A DUIM interface is built from frames ; each window in your application is represented by a frame. Each frame contains a hierarchy of sheets, in which each sheet represents a unique piece of your window (the menu bar, buttons, and so on). DUIM also handles the event loop for you, allowing you to write methods to handle just the events you wish to treat specially.
The components of the sheet structure itself consist of three types of DUIM object:
Gadgets, which are discrete GUI controls such as buttons, panes, and menus. These are the basic behavioral element of a GUI, and provide methods to handle events such as mouse clicks.
Layouts, which are controls that, rather than having a physical appearance on screen, describe the arrangement of the sheets that are their children.

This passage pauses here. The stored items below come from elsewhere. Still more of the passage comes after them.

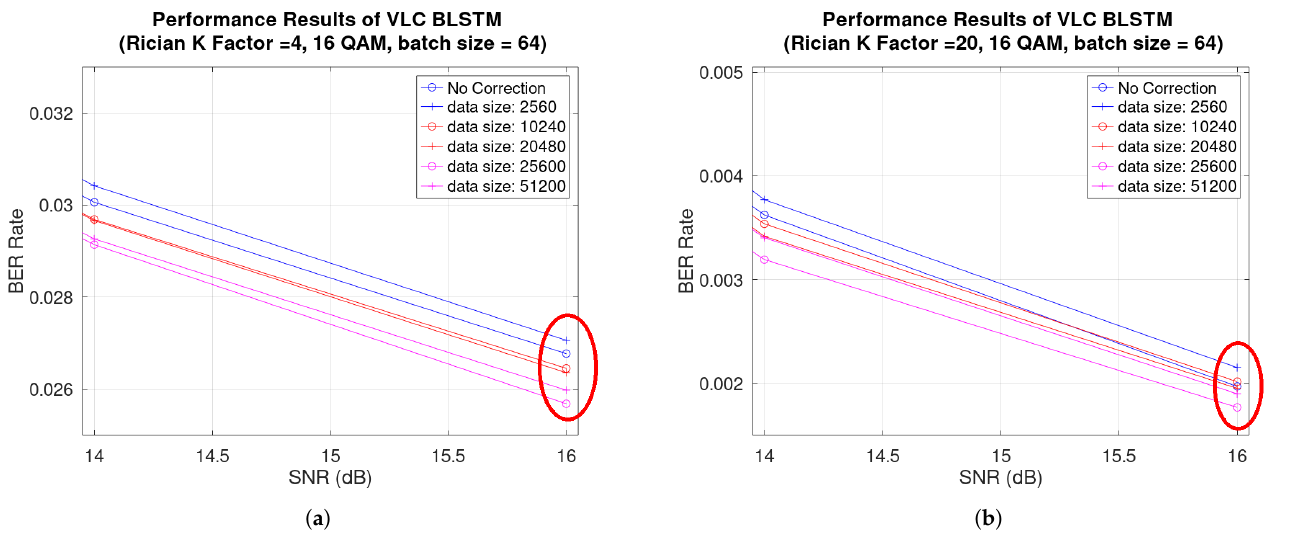
Figure 14. BER performances over data size with Rician fading channel 16 QAM for white LED: ( a ) K factor = 4; ( b ) K factor = 20.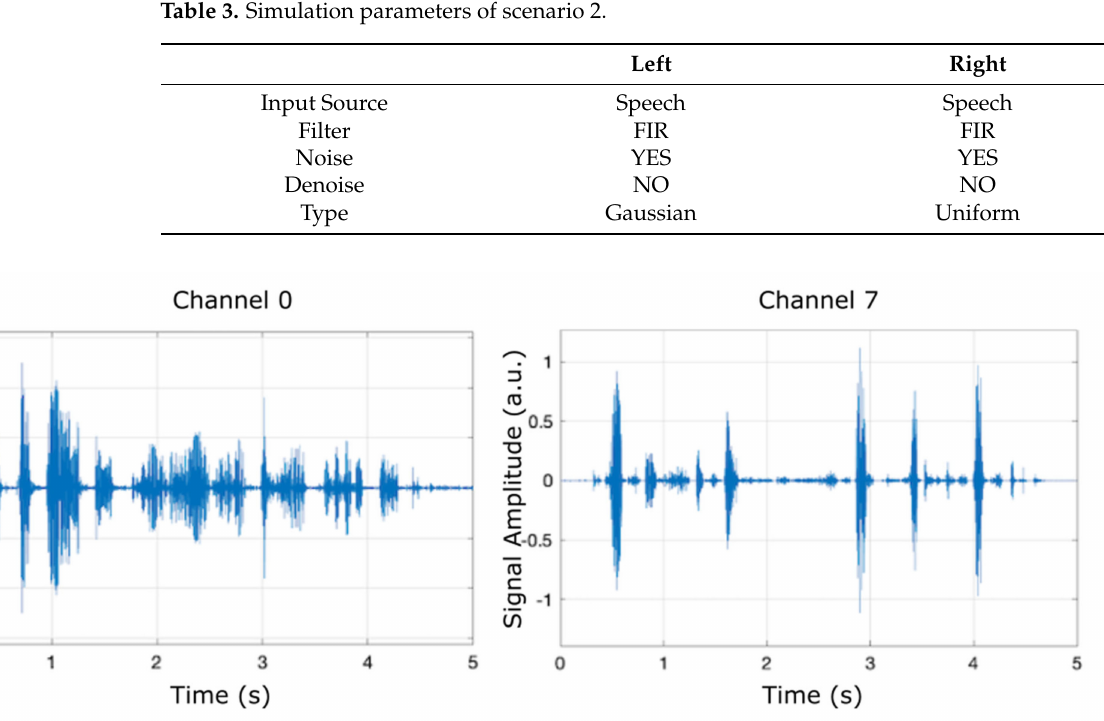
Figure 5. Results of electrical pulse generator for two channels (channel 0 and channel 7) under the FIR filter, without noise, and without denoise blocks (scenario as in Table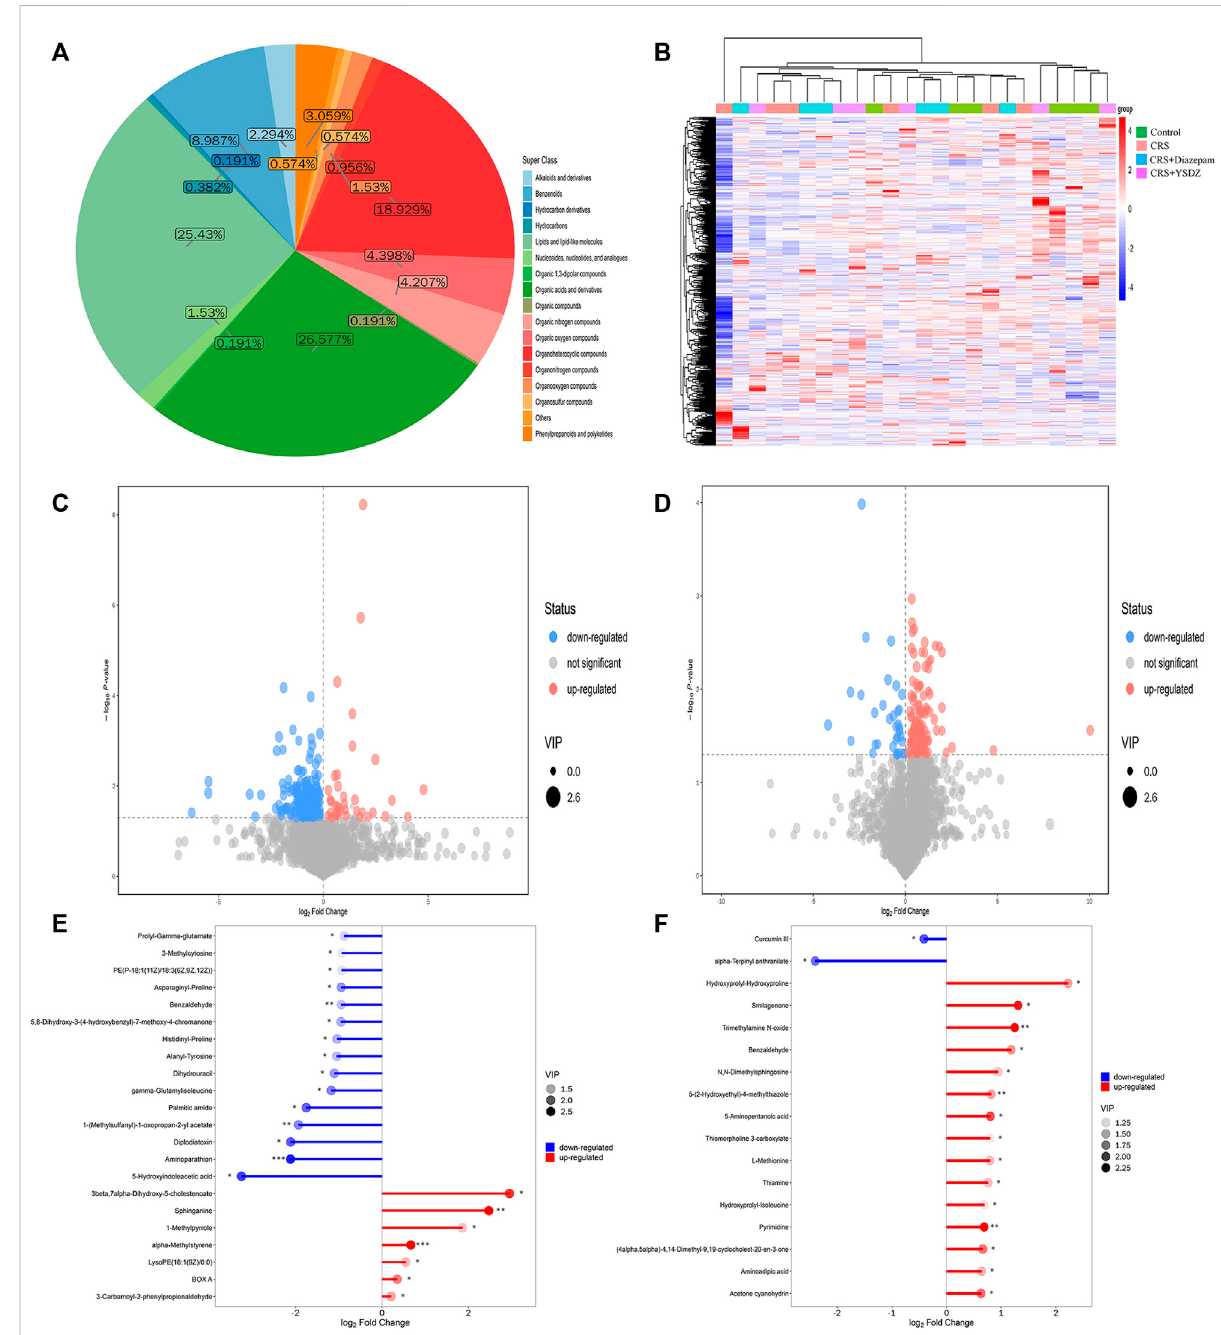
FIGURE 11 Metabolitecomprehensiveanalysis. (A) Pieplotofmetaboliteclassi fi cationandproportion. (B) Heatmapofhierarchicalclusteringanalysisforall groups. The abscissa in the fi gure represents different sample groups, the ordinate represents all metabolites, the color blocks at different positions represent the relative expression levels of the metabolites at the corresponding positions, red indicates high expression of the substance, and blue indicates low expression of the substance. (C,D) are Volcano plot. The X -axis represents multiple changes of all substances compared in this group (logarithmicbase 2),the Y -axis represents the p -value ofstudent ’ t test,and thesize of thescatter point represents VIPvalues oftheOPLS-DA model. Signi fi cantly upregulated metabolites are represented in red, while those signi fi cantly downregulated are represented in blue, unchanged metabolites are shown in gray. (C) is CRS vs. Control. (D) is CRS + YSDZ vs. CRS. (E,F) are Matchstick analysis. The fi rst 15 metabolites most up or downregulated are displayed. The X -axis shows change after logarithmic transformation, the color depth of the point represents the VIP value, and the Y -axis represents differential metabolites. (E) is CRS vs. Control. (F) is CRS + YSDZ vs.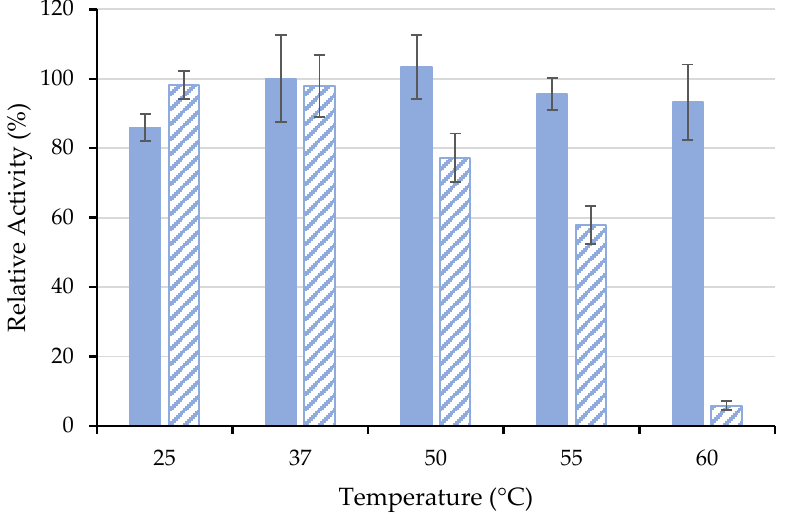
Figure 6. Thermal stability of 0.26 mg·mL −1 of ( ■ ) free and ( ) immobilized ASNase onto CX-4 by physical adsorption (pH 6.7, 49 min of contact time) at different temperatures for an incubation time of 60 min. Error bars represent the standard deviation.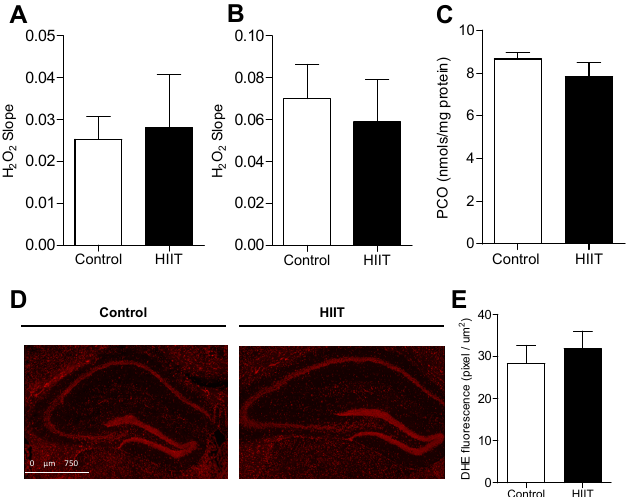
Figure 4. Effect of one-week HIIT on redox parameters in the hippocampus and dentate gyrus. ( A ) H 2 O 2 production in the hippocampus and ( B ) cerebral cortex (control n = 3; HIIT n = 3); ( C ) carbonylated protein concentration in the hippocampus (control n = 4; HIIT n = 4); ( D ) DHE fluorescence—superoxide anion; ( E ) superoxide anion level in the dentate gyrus (control n = 4; HIIT n = 4); Slope: variation rate of UF/time, normalized by protein content (UF: fluorescence units). Statistical analyses were performed by the Student’s t -test using p < 0.05.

User-defined sheets, which are implemented by you rather than by DUIM itself.
To implement a user-defined sheet, you create a new class and write methods to handle the different events that it receives, such as repainting itself, supporting mouse events, or handling the clipboard.
To develop an application using DUIM, you typically have to define a number of classes of frame (one for every kind of window or dialog in your application). The definition of each frame class contains a description of the sheet hierarchy that describes the contents of the frame, together with any slots and initial values that are required by the frame class. Once the frame classes are defined, you need to define callback functions that are invoked when certain events occur within the scope of the sheet hierarchy, such as mouse button clicks or textual input. These callback functions encapsulate the behavior of the application.
The chapters Designing A Simple DUIM Application to Using Command Tables provide an extended tutorial that illustrates the basic and most common principles involved in building a GUI for a simple application.
As well as a rich set of GUI controls, DUIM provides support for the following features that are required in GUI design:
Dialogs You can build your own dialogs, wizards, and property frames using pre-supplied DUIM classes. In addition, a number of convenience functions are provided which let you add common dialogs (such as file requesters) to your GUI without having to design the dialog from scratch.
Graphics DUIM provides portable models for colors, fonts, images, and generic drawing operations.
Events DUIM provides portable models for keyboard handling and mouse handling, to simplify the process of writing your own event handling routines.
Layouts DUIM makes it easy to lay out groups of controls in a variety of standard ways, letting you arrange controls in columns, rows, or tables. DUIM takes care of any necessary calculations, ensuring that the size of each control, and the spacing between controls, is correct, without the need for any explicit layout calculation on your part.